— Written task 1 —
According to the fettuccine pesto recipe below, which type of olive oil works best in the pesto?
— Written task 2 —
In the fettuccine pesto recipe below, write out the stretch from "- Olive Oil: Extra" through "comes in a jar.".
— Written task 3 —
Carry the fettuccine pesto recipe below forward from its last line.

— Source extract —
####################

Fettuccine pesto pasta is a crowd pleasing meal. We love how easy this homemade pesto sauce is to make. Make it and toss with your favorite noodles and meat.
We used spinach and turkey meatballs to make this a healthy skillet meal but you can use Italian meatballs, chicken or shrimp if you prefer.
FETTUCCINI PESTO INGREDIENTS
You may have all of these in your refrigerator or pantry and not need to make a trip to the grocery store! See recipe card below for ingredient amounts.
- Fresh Basil: Use fresh basil from a plant or freshly cut. Do not substitute dried basil.
- Freshly Grated Parmesan: If you're in a pinch, you can use grated parmesan from your refrigerated deli section. We don't recommend using the grated parmesan you find on the shelves in the center aisles of your grocery store.
- Olive Oil: Extra virgin olive oil works best in this pesto recipe. See substitution ideas below.
- Pine Nuts: We love pesto with pine nuts. We don't recommend omitting them. See substitution ideas below.
- Garlic: You can use fresh garlic or the minced garlic that comes in a jar.
- Salt and Pepper: Taste the pesto and add more if you prefer.
- Pasta Noodles: If you don't have fresh noodles, dried fettuccine noodles or your favorite pasta noodles work great.
- Meatballs: Make your own meatballs or buy them in the freezer section of your grocery store.

####################

— Supplied information —
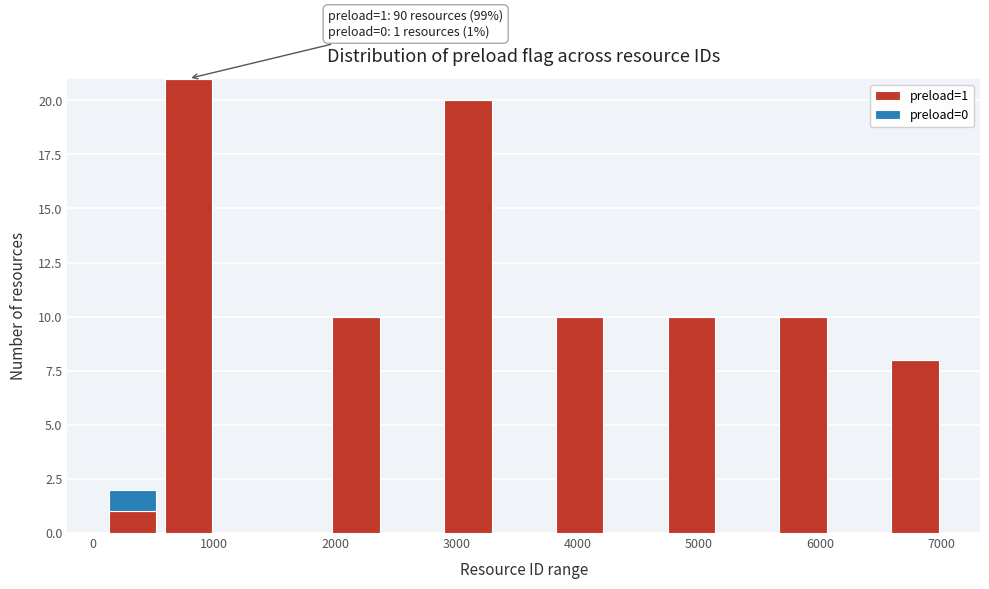

Which range on the x-axis has the tallest stacked bar (by total height)?

600 to 1000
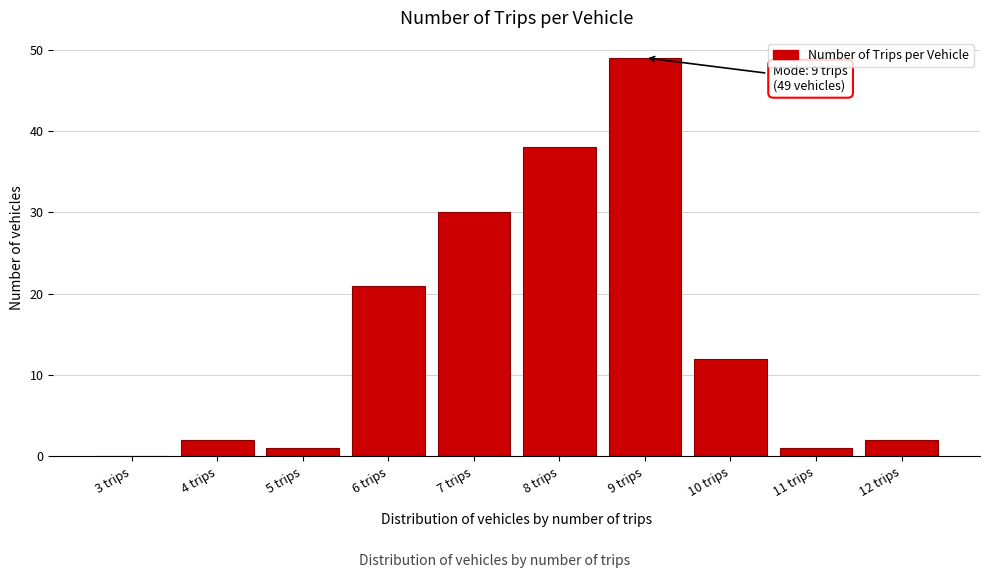

Reading left to right, transcribe all the data shown in this chart.

3 trips=0	4 trips=2	5 trips=1	6 trips=21	7 trips=30	8 trips=38	9 trips=49	10 trips=12	11 trips=1	12 trips=2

####################

— Answer 1 —
Extra virgin olive oil

— Answer 2 —
- Olive Oil: Extra virgin olive oil works best in this pesto recipe. See substitution ideas below.
- Pine Nuts: We love pesto with pine nuts. We don't recommend omitting them. See substitution ideas below.
- Garlic: You can use fresh garlic or the minced garlic that comes in a jar.

— Answer 3 —
If you love pesto, consider making one of these variations. There are so many ways to eat make delicious meals with this savory sauce.
Enjoy this great recipe as a great addition to a full meal with these other recipes:
- Roasted Broccoli – Roasted broccoli goes with everything but it goes especially well with this skillet pasta dish.
- Garlic Knots – Make delicious garlic knots with store bought pizza dough.
- Red Wine Sangria – Try this delicious sangria with your meal.
- Chocolate Raspberry Cupcakes – These molten cupcakes go with everything!
If you've made this recipe before and want to switch it up a little, here are some ideas you might want to try.
If you'd like to print this recipe, scroll down to the recipe card where you can print the recipe or have it scaled to double or triple. You'll also find the ingredients amounts and nutrition information.
TOOLS AND SUPPLIES NEEDED:
- Stock pot or large saucepan for cooking noodles
- Food processor or blender for pesto
- Large skillet for mixing pasta, pesto and meatballs
COOK PASTA: Following pasta package instructions, bring a large pot of salted water to a boil on the stove and cook pasta noodles. When cooked, drain and set aside. Reserve pasta water (¼ cup) if you want to add it to your pasta when you toss with pesto.
HEAT MEATBALLS: Heat meatballs if they’ve been refrigerated or frozen.
BLEND DRY INGREDIENTS: In a food processor, blend basil, parmesan, pine nuts, garlic, salt and pepper.
ADD OIL: Slowly add olive oil to food processor while pulsing.
TOSS PASTA: In a warm skillet, toss bed of fettuccine with pesto. Stir gently. Add meatballs to the top of pasta.
ENJOY: Sprinkle with fresh grated parmesan and enjoy.
Refrigerate: Store in an airtight container for up to one week in the refrigerator.
Freeze: Store in a freezer ziploc bag or airtight container. Freeze for up to 6 months.
Defrosting: Defrost in the refrigerator. Use within one week.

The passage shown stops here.